Do you know what I’m doing wrong?

Thank you very much!

Andy

Your kernel did not actually crash. It is as the message says: As the screen does not get updated while a kernel runs, there is a watchdog timer to protect against runaway kernels that would render your system unusable because of the frozen screen (even though everything is still running).

Possible solutions are splitting the kernel into multiple smaller kernels (conveniently done by just invoking with a smaller grid size) so that the screen gets a chance to update in between (which also resets the watchdog timer), optimizing the kernel so that it finishes before the watchdog timer expires, of setting the watchdog timeout to a larger value (not recommended).

I see that you launch the kernel with just a single thread per block, which wastes 31 of the 32 threads per warp.
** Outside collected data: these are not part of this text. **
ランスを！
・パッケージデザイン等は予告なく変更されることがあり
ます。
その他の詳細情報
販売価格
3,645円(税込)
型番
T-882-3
A simple optimization would be to use a block size of 32 (and share the work in a useful way between them), which might already be enough to avoid triggering the watchdog timer altogether.

Thank you very much!!

I didn’t know that CUDA-Kernels aren’t allowed to run longer than 5 seconds (on windows).

Yes, I usually use 256 threads / block but I just wanted to see how the performance decreases if I use less threads / block. The worst case (with only one thread per block) was aborted and I didn’t unstand why - because the limit of the grid was not reached.

So I’ve to take care that long calculations are splitted into several kernel invocations.